• TASK GOAL
Could you repeat all of the entries exactly, leaving out any pictures?

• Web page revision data
————————

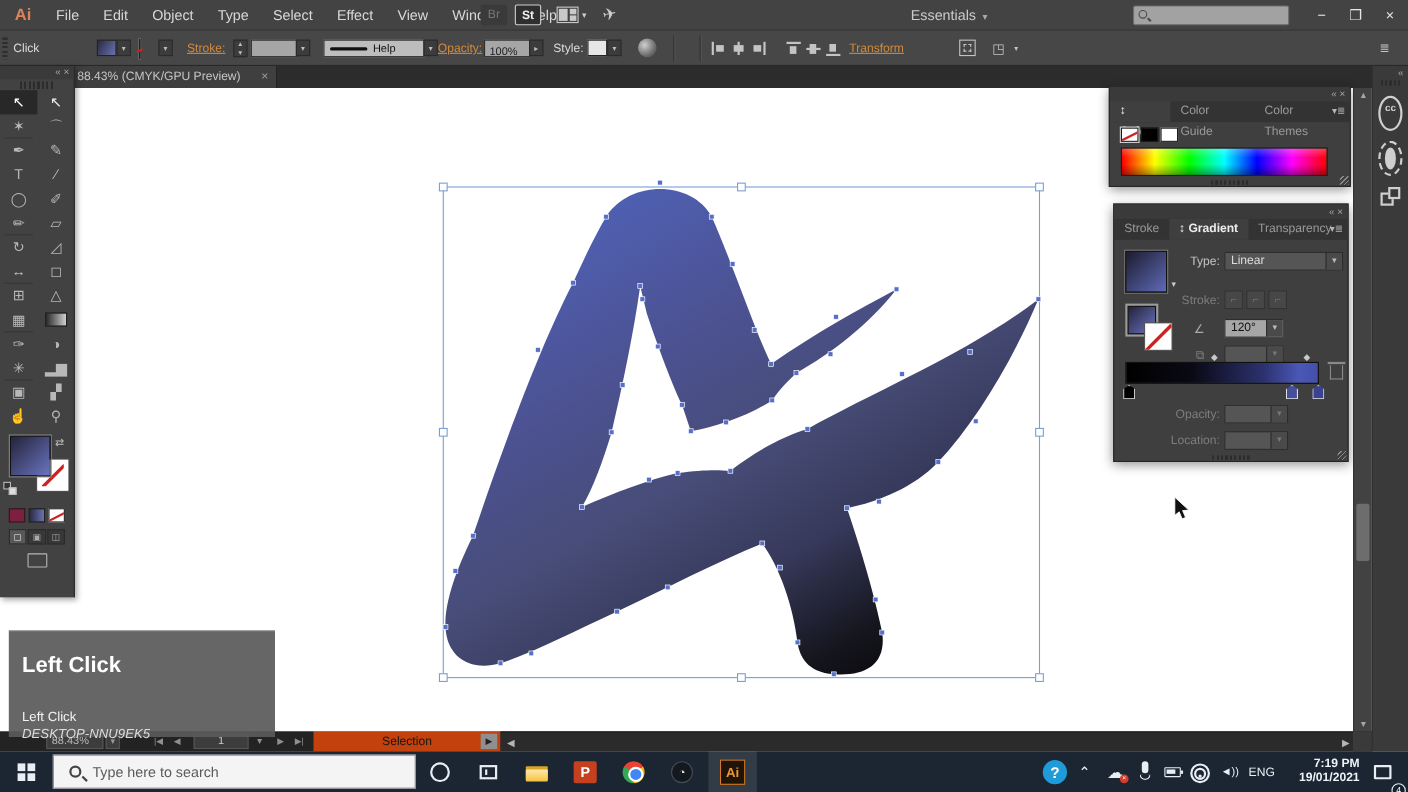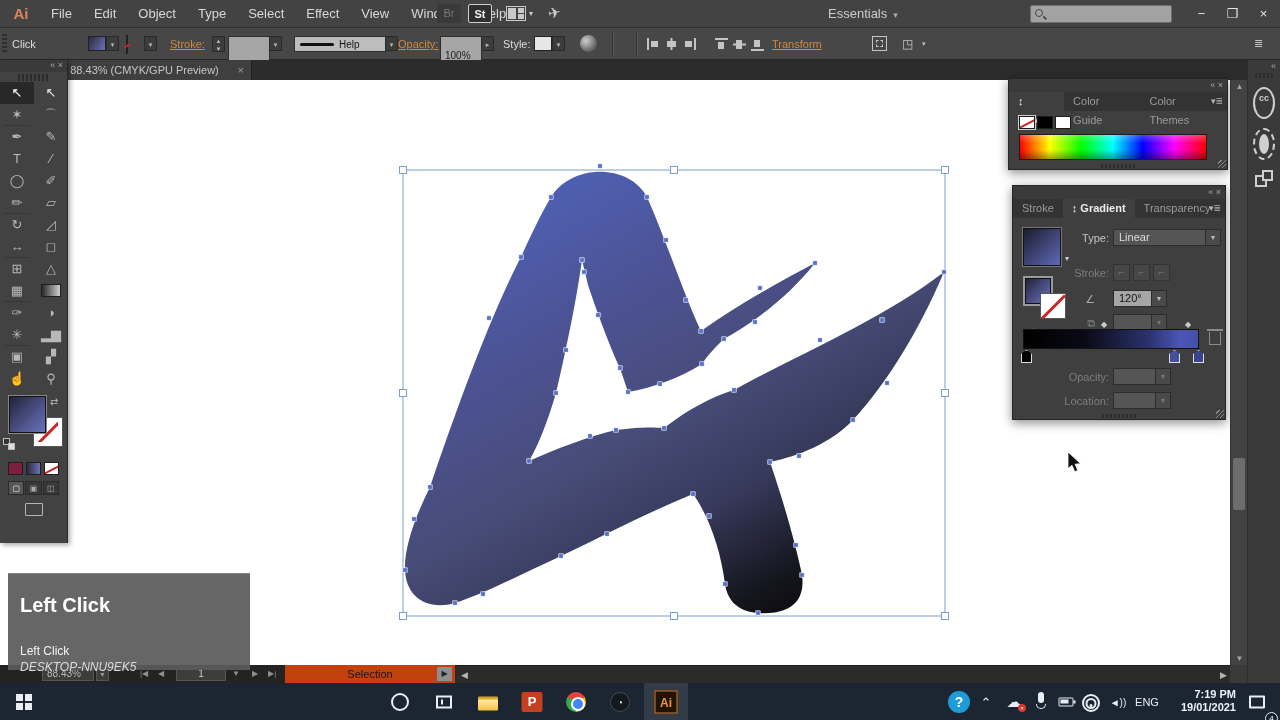--- a/index.html
+++ b/index.html
@@ -40,7 +40,7 @@
   .swatch-none { background:#fff; position:relative; overflow:hidden; }
   .swatch-none::after { content:""; position:absolute; left:-3px; right:-3px; top:50%; height:2px; background:#c22; transform:rotate(-27deg); }
   .mini-caret-btn { width:13px; height:15px; background:#3c3c3c; border:1px solid #2a2a2a; color:#bbb; font-size:7px; text-align:center; line-height:15px; }
-  .field { background:#a6a6a6; border:1px solid #2e2e2e; color:#1c1c1c; font-size:10px; line-height:14px; padding:12px 4px; height:16px; }
+  .field { background:#a6a6a6; border:1px solid #2e2e2e; color:#1c1c1c; font-size:10px; line-height:14px; padding:4px 4px; height:16px; }
   #stepper { left:212px; top:8px; width:13px; height:16px; background:#3c3c3c; border:1px solid #2a2a2a; color:#bbb; font-size:6px; text-align:center; line-height:8px; }
   #brush-box { left:294px; top:8px; width:92px; height:16px; background:#bdbdbd; border:1px solid #2e2e2e; display:flex; align-items:center; }
   #brush-line { width:34px; height:3px; background:#111; border-radius:2px; margin:0 5px; }

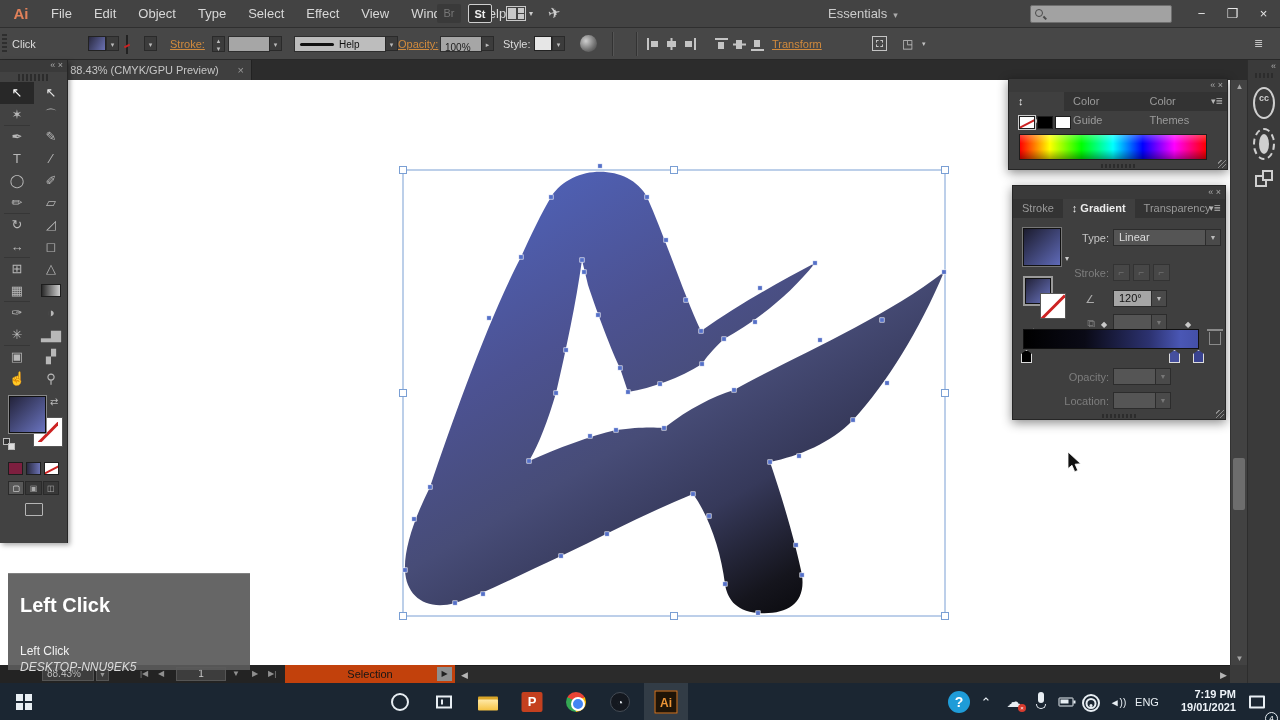--- a/index.html
+++ b/index.html
@@ -551,6 +551,10 @@
       <span class="w" style="left:16px;top:20px"></span>
         <span class="w" style="left:25px;top:20px"></span>
     </div>
+    <div id="tb-search">
+      <span id="tbs-mag"></span>
+      <span>Type here to search</span>
+    </div>
     <div class="tb-ic" id="ic-cortana" style="left:378px">
         <span class="ctr"></span>
       </div>

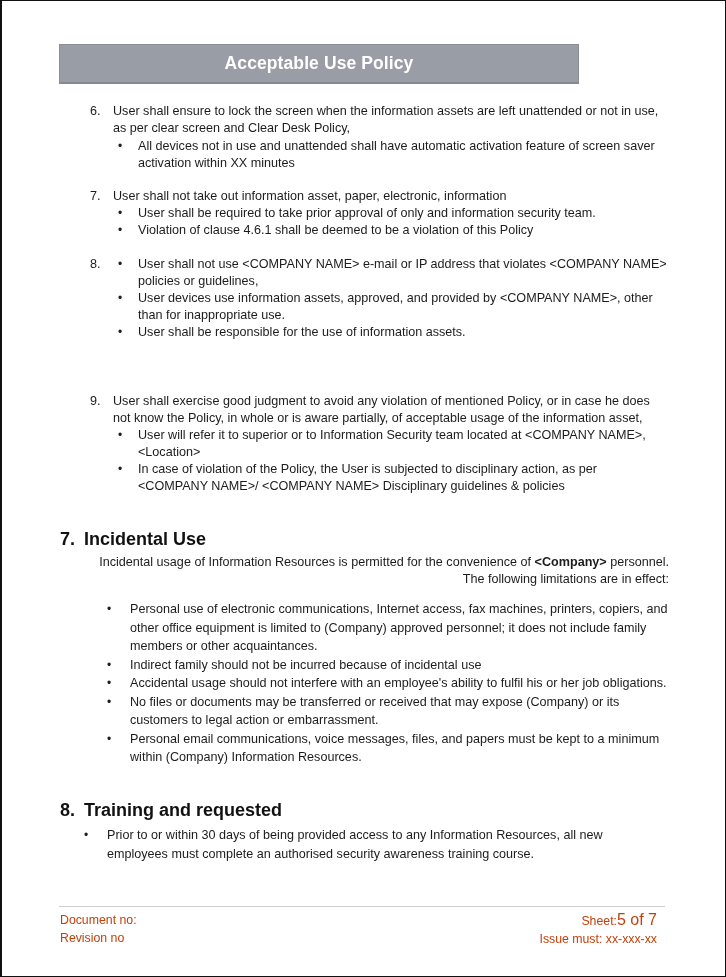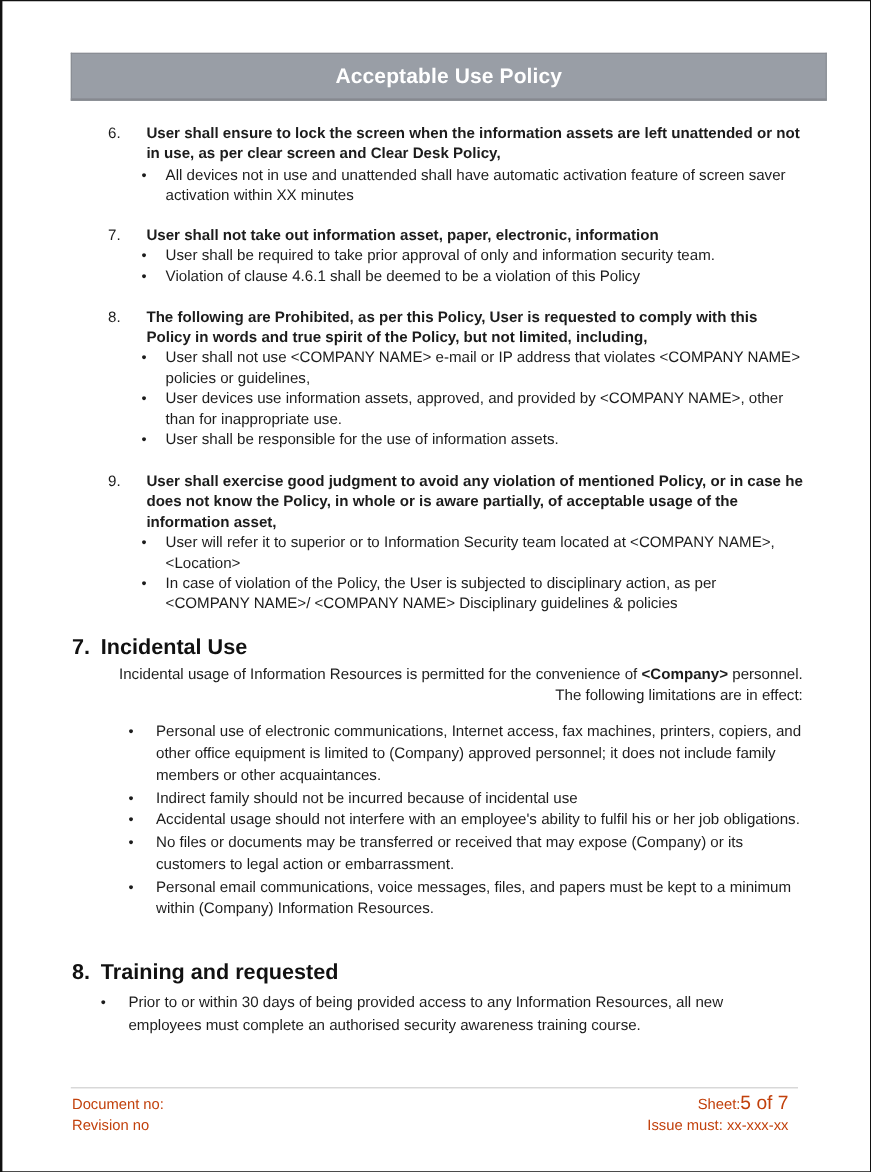--- a/index.html
+++ b/index.html
@@ -21,7 +21,7 @@
     .title-bar {
       position: absolute;
       left: 57px; top: 43px;
-      width: 630px; height: 40px;
+      width: 520px; height: 40px;
       background: #999ea6;
       border: 1px solid #8a8e95;
       border-bottom: 2px solid #86898f;

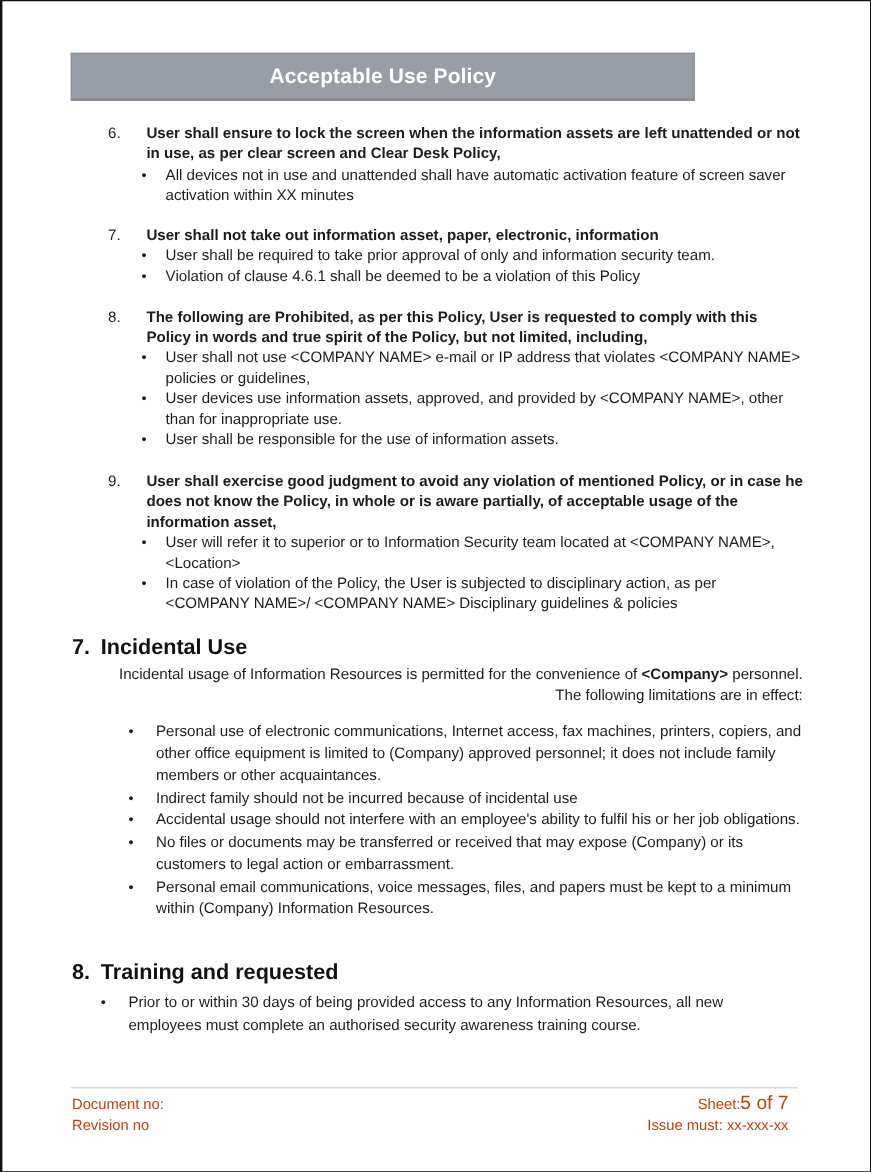--- a/index.html
+++ b/index.html
@@ -49,9 +49,8 @@
       width: 24px;
     }
     .num-item .txt {
-      margin-left: 32px;
+      margin-left: 23px;
       display: block;
-      font-weight: bold;
     }
     .bullets { list-style: none; margin-left: 24px; }
     .bullets li {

————————

• ANSWER FOR THIS EXERCISE
--- a/index.html
+++ b/index.html
@@ -40,7 +40,7 @@
   .swatch-none { background:#fff; position:relative; overflow:hidden; }
   .swatch-none::after { content:""; position:absolute; left:-3px; right:-3px; top:50%; height:2px; background:#c22; transform:rotate(-27deg); }
   .mini-caret-btn { width:13px; height:15px; background:#3c3c3c; border:1px solid #2a2a2a; color:#bbb; font-size:7px; text-align:center; line-height:15px; }
-  .field { background:#a6a6a6; border:1px solid #2e2e2e; color:#1c1c1c; font-size:10px; line-height:14px; padding:12px 4px; height:16px; }
+  .field { background:#a6a6a6; border:1px solid #2e2e2e; color:#1c1c1c; font-size:10px; line-height:14px; padding:4px 4px; height:16px; }
   #stepper { left:212px; top:8px; width:13px; height:16px; background:#3c3c3c; border:1px solid #2a2a2a; color:#bbb; font-size:6px; text-align:center; line-height:8px; }
   #brush-box { left:294px; top:8px; width:92px; height:16px; background:#bdbdbd; border:1px solid #2e2e2e; display:flex; align-items:center; }
   #brush-line { width:34px; height:3px; background:#111; border-radius:2px; margin:0 5px; }

--- a/index.html
+++ b/index.html
@@ -551,6 +551,10 @@
       <span class="w" style="left:16px;top:20px"></span>
         <span class="w" style="left:25px;top:20px"></span>
     </div>
+    <div id="tb-search">
+      <span id="tbs-mag"></span>
+      <span>Type here to search</span>
+    </div>
     <div class="tb-ic" id="ic-cortana" style="left:378px">
         <span class="ctr"></span>
       </div>

--- a/index.html
+++ b/index.html
@@ -21,7 +21,7 @@
     .title-bar {
       position: absolute;
       left: 57px; top: 43px;
-      width: 630px; height: 40px;
+      width: 520px; height: 40px;
       background: #999ea6;
       border: 1px solid #8a8e95;
       border-bottom: 2px solid #86898f;

--- a/index.html
+++ b/index.html
@@ -49,9 +49,8 @@
       width: 24px;
     }
     .num-item .txt {
-      margin-left: 32px;
+      margin-left: 23px;
       display: block;
-      font-weight: bold;
     }
     .bullets { list-style: none; margin-left: 24px; }
     .bullets li {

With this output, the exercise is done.